### Text segment ###
I make this report under paragraph 7, Schedule 5, of the Coroners and Justice Act 2009 and regulations 28 and 29 of the Coroners (Investigations) Regulations 2013.
3INVESTIGATION and INQUEST
 
On 24 June 2024 I commenced an investigation into the death of Graham Whiteley.  The investigation concluded at the end of the inquest on 29 January 2025.  The conclusion of the inquest was: Accident.
4CIRCUMSTANCES OF THE DEATH
 
Mr Whiteley suffered from Alzheimer’s disease with a history of seizures and falls.  He lived in a care home.  On 9 June 2024, Mr Whiteley walked out of the care home alone when the doors were inadvertently and momentarily left unlocked.  He was found by a member of the public having fallen at the side of the road and sustained head injuries.  Owing to severe pressure on the ambulance service, an ambulance was not dispatched until a decision had already been made for the police to convey Mr Whiteley to Musgrove Park Hospital.  On admission to hospital he was diagnosed to have sustained facial fractures and an intracranial bleed.  Neurosurgery was not indicated owing to Mr Whiteley’s frail condition and co-morbidities.  He developed pneumonia and he died in hospital on 18 June 2024.
 
[REDACTED] (Consultant Trauma and Orthopaedic Surgeon) gave the medical cause of death as:
 
1a Hospital acquired pneumonia
1b Polytrauma secondary to fall
1c Advanced dementia
5CORONER’S CONCERNS
 
During the course of the inquest the evidence revealed matters giving rise to concern. In my opinion there is a risk that future deaths will occur unless action is taken. In the circumstances it is my statutory duty to report to you.
 
The MATTERS OF CONCERN are as follows:

a) The 999 call to the ambulance service was received at 14.24 hours.  The Emergency Medical Dispatcher was informed that Mr Whiteley had fallen, had banged his head, was bleeding and was barely conscious.  This generated a category 2 response requirement.

b) At 15.03 hours there were 107 incidents awaiting allocation across the ambulance Trust area, including 21 in the Bravo patch where Mr Whiteley’s incident occurred.

c) The excessive number of incidents awaiting allocation was caused by delays in handing over the care of patients from ambulance crews to the four main acute hospitals within the Bravo area (Musgrove Park Hospital, Weston General Hospital, Southmead Hospital and the Bristol Royal Infirmary).

d) The handover delays meant that there were over 84 hours of ambulance time lost to handovers.  This was the equivalent of approximately 7.5 double crewed ambulance shifts which were lost to delays.
### Data excerpts ###
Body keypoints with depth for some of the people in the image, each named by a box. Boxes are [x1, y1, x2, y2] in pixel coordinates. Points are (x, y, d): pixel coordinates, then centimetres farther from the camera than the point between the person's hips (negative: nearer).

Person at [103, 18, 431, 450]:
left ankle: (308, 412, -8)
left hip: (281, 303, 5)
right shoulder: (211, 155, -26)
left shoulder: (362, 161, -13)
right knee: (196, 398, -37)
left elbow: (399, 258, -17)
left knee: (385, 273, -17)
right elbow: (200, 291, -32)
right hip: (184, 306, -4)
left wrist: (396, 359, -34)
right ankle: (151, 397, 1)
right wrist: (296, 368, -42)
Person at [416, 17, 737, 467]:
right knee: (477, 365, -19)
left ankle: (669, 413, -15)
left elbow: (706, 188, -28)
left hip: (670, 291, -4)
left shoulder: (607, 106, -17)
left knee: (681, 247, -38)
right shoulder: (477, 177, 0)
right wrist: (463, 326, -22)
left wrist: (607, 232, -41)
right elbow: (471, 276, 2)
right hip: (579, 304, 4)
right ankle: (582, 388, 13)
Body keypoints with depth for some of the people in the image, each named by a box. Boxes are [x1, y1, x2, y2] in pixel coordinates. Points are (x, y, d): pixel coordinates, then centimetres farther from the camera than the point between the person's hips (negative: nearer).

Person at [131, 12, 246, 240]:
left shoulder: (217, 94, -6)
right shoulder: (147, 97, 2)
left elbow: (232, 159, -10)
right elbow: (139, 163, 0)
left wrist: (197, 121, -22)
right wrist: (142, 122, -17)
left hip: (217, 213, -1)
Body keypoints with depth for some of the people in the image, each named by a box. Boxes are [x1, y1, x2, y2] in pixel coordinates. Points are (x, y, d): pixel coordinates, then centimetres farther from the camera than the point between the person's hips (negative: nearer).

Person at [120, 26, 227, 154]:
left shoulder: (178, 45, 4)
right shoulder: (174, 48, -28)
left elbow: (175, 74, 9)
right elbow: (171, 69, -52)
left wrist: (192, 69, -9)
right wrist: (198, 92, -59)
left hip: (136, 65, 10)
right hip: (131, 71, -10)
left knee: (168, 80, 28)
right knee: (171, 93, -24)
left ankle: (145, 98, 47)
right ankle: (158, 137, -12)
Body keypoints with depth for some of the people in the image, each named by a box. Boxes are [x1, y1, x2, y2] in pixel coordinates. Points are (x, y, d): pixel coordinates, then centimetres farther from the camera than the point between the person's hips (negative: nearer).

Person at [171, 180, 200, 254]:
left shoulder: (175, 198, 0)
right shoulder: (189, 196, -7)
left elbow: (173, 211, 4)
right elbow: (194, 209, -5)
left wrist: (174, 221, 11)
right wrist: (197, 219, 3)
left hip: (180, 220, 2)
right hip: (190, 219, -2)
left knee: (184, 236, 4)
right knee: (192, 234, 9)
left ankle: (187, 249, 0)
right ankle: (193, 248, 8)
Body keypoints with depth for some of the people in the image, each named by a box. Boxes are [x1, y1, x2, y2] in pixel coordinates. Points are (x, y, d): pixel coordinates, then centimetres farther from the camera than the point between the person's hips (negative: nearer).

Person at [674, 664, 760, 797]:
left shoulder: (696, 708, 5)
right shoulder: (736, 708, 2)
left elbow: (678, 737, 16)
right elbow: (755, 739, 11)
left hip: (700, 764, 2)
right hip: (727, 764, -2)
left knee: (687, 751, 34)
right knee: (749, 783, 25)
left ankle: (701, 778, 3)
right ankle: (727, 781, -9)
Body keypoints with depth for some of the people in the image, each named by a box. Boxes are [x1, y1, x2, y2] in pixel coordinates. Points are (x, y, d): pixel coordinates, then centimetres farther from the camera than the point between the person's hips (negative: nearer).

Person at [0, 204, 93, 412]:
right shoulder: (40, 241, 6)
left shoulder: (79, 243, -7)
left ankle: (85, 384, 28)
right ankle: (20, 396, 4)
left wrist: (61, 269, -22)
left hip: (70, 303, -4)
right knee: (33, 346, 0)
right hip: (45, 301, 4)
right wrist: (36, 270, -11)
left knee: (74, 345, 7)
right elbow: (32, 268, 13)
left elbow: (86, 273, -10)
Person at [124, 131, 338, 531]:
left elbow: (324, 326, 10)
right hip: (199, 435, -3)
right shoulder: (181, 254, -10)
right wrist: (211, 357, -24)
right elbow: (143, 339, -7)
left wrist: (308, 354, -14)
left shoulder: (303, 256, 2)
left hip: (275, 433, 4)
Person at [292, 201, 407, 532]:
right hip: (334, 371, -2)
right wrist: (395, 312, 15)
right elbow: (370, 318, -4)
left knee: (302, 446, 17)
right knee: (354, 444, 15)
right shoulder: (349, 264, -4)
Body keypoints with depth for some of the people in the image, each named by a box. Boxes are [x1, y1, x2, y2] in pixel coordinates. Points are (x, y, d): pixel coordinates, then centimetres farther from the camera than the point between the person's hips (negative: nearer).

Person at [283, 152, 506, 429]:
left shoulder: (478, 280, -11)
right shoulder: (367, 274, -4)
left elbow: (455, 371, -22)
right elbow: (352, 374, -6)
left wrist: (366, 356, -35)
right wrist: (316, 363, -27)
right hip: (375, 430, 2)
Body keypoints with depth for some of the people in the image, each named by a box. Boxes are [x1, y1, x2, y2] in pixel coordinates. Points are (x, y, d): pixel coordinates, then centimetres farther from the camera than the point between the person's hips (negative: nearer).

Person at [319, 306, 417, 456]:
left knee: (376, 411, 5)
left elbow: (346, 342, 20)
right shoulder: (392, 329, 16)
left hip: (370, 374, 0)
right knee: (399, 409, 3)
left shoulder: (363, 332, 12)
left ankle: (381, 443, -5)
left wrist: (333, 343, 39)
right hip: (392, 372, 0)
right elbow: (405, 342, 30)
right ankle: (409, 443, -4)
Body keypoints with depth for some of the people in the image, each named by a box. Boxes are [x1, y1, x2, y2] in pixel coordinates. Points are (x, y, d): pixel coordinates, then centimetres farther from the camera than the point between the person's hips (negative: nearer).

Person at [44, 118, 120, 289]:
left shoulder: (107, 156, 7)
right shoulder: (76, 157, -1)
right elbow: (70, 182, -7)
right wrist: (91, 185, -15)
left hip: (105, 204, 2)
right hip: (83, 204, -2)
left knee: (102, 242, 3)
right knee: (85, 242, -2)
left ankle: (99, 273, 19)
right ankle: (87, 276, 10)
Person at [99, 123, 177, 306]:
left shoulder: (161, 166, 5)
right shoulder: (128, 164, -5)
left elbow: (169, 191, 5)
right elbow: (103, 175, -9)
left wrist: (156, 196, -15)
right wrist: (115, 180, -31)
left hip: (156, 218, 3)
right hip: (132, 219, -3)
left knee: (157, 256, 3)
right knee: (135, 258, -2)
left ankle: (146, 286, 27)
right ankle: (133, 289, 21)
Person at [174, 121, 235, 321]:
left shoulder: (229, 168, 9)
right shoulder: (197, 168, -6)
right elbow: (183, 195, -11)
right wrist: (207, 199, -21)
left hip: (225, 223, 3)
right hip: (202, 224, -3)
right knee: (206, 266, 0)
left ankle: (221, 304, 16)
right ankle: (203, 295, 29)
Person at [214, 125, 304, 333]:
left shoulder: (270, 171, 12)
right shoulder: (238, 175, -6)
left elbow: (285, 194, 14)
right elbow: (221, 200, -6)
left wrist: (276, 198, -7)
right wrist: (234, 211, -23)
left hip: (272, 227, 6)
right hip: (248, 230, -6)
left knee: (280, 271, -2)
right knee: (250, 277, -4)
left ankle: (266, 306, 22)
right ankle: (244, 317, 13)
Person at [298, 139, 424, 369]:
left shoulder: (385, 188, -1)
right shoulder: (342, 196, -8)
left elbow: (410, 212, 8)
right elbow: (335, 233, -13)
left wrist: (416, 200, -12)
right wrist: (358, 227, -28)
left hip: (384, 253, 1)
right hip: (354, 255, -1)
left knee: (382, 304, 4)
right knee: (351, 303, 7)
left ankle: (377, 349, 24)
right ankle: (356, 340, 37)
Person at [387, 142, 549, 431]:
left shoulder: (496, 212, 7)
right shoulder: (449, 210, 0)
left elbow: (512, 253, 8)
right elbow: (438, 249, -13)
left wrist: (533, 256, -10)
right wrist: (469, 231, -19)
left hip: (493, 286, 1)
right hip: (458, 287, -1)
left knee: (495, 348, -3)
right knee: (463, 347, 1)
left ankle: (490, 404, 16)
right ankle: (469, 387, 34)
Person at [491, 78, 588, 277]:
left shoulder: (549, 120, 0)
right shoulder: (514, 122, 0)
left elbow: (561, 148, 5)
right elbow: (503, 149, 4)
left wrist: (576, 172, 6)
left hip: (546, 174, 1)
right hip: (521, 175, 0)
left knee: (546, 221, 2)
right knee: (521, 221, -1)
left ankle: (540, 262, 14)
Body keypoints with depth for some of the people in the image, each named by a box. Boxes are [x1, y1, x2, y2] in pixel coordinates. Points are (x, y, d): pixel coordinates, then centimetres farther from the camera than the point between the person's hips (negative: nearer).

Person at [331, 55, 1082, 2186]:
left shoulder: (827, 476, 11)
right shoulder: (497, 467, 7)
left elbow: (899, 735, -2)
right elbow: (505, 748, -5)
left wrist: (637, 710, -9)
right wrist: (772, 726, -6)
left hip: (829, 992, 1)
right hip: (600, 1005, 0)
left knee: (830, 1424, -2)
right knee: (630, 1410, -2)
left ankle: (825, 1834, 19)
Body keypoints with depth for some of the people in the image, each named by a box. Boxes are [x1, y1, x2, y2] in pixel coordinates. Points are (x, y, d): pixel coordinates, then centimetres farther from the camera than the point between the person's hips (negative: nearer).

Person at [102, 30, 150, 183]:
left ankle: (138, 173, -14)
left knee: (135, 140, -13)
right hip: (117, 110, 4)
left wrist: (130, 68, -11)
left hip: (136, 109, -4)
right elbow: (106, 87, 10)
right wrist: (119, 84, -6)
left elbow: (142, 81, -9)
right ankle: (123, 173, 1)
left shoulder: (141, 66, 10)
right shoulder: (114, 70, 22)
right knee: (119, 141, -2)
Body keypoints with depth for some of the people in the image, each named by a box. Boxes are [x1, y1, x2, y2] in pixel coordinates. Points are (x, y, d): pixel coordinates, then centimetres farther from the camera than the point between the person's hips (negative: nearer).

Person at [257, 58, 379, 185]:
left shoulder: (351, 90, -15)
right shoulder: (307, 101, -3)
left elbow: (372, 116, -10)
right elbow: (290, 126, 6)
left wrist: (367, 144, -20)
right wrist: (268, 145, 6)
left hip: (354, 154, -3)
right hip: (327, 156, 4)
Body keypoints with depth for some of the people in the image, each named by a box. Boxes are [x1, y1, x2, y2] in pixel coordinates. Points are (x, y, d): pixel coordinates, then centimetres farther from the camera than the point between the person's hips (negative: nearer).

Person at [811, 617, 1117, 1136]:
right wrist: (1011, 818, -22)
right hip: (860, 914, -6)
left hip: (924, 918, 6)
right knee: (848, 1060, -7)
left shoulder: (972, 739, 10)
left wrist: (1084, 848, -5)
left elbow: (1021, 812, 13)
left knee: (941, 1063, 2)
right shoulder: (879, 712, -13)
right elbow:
###
> _Exercise requirements_:
- 1) In the coroner's report, at what time was the 999 call received by the ambulance service?
- 2) Name the four main acute hospitals within the Bravo area listed in the coroner's report.
- 3) Write out the coroner's report from "c) The excessive" up to and including "Bristol Royal Infirmary).".
The rows have nothing to do with the coroner's report.

> _Responses to the tasks_:
- 1) 14.24 hours

- 2) Musgrove Park Hospital, Weston General Hospital, Southmead Hospital, Bristol Royal Infirmary

- 3)
c) The excessive number of incidents awaiting allocation was caused by delays in handing over the care of patients from ambulance crews to the four main acute hospitals within the Bravo area (Musgrove Park Hospital, Weston General Hospital, Southmead Hospital and the Bristol Royal Infirmary).